Неумеренные славословия не производили впечатления только на Нуту. Напротив, потупившись, она впала в задумчивость, почти оцепенение и временами, казалось, ничего не слышала. Несколько оживилась княгиня только в карете, куда они все втроем перебрались, чтобы продолжить путь, — Нута, Золотинка и Святополк. Под скрип колес, балансируя на подрагивающем сиденье, благочестивый юноша развлекал дам дворцовыми новостями, а Нута сводила разговор к семейным делам, пытливо расспрашивая о новых родственниках. Золотинка с притворным равнодушием выскочки присматривалась к убранству кареты: атлас, бархат, лаковое дерево, серебряные застежки. Ничто здесь не напоминало те походные удобства, которые Юлий мог предоставить своим женщинам. Сколок столичного великолепия. Напоминание о тех безмерных утехах, о том предельном наслаждении, которые дают человеку власть, всеобщее поклонение и любовь — никогда уже не прекращающиеся, раз уж он поднялся на головокружительную до истомы в сердце высоту.

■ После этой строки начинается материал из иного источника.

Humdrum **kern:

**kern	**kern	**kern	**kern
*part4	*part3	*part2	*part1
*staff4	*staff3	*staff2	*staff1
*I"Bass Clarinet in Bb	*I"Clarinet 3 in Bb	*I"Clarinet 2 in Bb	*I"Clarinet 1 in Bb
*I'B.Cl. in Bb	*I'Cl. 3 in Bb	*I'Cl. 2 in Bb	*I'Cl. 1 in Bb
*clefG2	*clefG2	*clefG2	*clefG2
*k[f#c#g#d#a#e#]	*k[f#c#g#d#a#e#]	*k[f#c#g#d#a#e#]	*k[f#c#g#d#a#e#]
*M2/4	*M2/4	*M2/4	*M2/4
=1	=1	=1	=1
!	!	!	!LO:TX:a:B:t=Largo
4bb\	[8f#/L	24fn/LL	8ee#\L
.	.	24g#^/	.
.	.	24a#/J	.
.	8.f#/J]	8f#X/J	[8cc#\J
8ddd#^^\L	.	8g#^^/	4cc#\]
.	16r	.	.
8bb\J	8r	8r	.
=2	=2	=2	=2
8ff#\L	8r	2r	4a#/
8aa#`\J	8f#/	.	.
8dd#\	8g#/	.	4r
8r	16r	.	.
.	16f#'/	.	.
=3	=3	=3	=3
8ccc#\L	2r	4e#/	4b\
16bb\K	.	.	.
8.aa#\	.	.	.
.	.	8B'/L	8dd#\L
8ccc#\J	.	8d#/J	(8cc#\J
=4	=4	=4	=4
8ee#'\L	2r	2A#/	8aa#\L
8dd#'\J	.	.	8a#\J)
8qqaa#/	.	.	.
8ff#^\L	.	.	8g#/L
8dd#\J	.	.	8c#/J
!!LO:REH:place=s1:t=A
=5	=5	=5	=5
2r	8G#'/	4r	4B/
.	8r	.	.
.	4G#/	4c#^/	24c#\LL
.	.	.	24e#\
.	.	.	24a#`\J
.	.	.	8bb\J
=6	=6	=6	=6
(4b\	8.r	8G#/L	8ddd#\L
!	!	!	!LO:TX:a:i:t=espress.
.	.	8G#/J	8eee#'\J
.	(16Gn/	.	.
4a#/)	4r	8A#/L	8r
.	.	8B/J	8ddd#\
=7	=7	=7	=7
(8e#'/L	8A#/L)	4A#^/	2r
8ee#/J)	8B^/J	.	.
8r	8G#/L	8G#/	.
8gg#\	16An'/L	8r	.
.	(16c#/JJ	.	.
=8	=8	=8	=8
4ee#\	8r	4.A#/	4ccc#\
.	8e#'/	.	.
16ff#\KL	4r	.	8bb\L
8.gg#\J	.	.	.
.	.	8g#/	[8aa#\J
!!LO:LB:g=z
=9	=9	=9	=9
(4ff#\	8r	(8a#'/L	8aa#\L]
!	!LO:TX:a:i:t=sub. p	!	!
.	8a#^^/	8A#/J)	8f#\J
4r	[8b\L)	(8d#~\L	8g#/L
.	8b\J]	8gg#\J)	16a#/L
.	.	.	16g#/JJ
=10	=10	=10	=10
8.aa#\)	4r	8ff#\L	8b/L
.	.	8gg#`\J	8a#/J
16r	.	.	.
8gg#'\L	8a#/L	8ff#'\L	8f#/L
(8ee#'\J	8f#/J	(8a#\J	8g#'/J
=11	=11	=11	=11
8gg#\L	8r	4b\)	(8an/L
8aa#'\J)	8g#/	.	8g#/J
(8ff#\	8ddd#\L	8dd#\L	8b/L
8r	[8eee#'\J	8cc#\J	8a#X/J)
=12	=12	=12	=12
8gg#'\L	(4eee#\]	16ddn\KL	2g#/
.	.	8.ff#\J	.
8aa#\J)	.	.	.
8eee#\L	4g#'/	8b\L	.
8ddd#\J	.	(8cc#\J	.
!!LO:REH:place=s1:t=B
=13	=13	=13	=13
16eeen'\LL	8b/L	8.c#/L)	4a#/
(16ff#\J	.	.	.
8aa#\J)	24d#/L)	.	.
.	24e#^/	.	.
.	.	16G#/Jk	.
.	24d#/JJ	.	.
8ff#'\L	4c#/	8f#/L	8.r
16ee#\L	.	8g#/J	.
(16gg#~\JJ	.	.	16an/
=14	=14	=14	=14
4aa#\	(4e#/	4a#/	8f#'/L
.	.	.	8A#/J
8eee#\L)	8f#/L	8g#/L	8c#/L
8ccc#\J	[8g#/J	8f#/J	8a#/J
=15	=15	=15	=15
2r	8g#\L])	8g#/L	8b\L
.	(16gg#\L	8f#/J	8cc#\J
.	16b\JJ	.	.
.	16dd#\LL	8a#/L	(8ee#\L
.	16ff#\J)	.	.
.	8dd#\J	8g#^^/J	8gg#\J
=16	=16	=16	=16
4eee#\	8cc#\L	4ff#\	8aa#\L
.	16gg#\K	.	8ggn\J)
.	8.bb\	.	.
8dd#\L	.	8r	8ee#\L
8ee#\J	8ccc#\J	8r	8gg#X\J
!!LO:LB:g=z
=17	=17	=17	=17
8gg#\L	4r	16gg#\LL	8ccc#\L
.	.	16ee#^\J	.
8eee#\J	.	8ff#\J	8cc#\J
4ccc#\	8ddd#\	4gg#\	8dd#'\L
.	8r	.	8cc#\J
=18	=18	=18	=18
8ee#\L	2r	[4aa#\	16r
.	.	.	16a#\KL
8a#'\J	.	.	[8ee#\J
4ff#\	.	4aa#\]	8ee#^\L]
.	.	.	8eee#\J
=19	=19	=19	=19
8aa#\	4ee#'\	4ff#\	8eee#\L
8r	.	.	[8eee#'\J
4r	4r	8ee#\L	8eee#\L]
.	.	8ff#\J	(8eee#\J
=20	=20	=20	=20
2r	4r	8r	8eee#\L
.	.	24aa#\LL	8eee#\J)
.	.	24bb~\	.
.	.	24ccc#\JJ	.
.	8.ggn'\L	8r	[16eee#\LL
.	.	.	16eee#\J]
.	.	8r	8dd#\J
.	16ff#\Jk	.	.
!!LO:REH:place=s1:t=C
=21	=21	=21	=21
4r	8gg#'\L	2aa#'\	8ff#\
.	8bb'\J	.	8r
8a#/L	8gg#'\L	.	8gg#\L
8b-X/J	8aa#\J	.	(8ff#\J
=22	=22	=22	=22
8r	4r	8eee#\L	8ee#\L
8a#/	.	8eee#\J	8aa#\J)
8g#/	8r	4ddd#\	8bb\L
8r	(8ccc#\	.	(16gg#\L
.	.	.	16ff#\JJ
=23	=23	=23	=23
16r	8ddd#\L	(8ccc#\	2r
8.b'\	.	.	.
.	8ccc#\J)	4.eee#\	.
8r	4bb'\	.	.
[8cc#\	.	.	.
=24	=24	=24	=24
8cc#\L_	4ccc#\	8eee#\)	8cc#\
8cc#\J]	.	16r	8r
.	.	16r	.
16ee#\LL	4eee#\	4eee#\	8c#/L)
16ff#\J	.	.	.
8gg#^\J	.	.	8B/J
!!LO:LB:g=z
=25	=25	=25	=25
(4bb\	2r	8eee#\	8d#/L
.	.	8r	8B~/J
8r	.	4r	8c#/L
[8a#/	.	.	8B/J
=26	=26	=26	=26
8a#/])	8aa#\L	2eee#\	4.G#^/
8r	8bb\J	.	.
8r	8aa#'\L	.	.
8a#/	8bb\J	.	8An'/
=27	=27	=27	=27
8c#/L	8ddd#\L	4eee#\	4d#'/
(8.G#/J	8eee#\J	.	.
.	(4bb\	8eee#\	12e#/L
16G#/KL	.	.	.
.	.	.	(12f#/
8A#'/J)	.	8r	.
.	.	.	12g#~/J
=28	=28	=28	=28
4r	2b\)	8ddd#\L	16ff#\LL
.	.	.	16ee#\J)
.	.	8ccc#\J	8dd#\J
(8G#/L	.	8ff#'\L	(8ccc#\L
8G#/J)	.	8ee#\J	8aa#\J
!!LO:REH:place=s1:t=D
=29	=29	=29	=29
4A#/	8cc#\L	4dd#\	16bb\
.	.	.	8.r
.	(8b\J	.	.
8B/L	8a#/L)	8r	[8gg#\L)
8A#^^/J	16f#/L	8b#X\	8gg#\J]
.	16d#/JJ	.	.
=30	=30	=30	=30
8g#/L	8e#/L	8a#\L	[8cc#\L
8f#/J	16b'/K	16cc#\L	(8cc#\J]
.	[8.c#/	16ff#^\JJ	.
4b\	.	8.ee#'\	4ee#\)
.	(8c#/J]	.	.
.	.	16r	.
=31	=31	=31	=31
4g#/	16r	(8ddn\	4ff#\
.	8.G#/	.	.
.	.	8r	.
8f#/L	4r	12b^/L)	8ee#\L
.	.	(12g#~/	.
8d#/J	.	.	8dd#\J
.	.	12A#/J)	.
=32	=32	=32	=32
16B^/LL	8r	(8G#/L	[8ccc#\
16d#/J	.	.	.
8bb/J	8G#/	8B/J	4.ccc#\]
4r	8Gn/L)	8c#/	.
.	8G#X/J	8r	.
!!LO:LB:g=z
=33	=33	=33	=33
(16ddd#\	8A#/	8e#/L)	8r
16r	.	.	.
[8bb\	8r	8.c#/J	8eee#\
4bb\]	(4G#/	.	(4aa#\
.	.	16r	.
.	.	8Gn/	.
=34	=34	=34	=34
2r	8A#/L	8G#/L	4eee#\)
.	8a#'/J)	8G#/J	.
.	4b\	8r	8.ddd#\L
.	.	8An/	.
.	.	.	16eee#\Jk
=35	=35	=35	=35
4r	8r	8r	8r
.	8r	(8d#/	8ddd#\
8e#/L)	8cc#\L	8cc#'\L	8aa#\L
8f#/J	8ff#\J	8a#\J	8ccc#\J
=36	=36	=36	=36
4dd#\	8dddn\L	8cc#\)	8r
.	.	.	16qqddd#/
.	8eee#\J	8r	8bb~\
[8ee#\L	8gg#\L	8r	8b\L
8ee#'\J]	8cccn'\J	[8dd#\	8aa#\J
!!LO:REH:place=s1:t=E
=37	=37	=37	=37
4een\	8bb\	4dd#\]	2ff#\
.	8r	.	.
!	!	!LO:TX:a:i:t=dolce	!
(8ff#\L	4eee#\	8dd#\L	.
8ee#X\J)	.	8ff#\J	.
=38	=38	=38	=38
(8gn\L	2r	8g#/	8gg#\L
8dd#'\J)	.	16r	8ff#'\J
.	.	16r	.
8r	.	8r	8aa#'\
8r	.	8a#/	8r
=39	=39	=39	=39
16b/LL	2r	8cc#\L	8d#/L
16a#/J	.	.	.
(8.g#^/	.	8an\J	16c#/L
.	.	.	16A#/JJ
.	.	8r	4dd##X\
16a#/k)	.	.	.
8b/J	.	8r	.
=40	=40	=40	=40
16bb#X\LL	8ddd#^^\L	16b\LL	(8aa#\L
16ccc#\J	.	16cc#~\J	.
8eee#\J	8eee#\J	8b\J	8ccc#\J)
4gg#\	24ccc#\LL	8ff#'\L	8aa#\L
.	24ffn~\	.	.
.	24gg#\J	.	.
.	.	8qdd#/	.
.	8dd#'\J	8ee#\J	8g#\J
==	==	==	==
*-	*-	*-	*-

— Лебедь… — проникновенно повествовал Святополк, перебирая четки. — Открою вам семейную тайну, сестрица. Между нами…
На губах Нута играла слабая улыбка.
— В юных летах Юлий и Лебедь были необыкновенно привязаны друг к другу. Собственно… что только естественно: брат и сестра. Как оно и следует. Род Вседержитель повелел нам возлюбить ближнего. Они настолько сдружились, что собрались бежать из дому. Так они и сказали на заседании государевой думы. Пойдем, мол, взявшись за руки, скитаться по дорогам, будем питаться милостыней доброго народа нашего.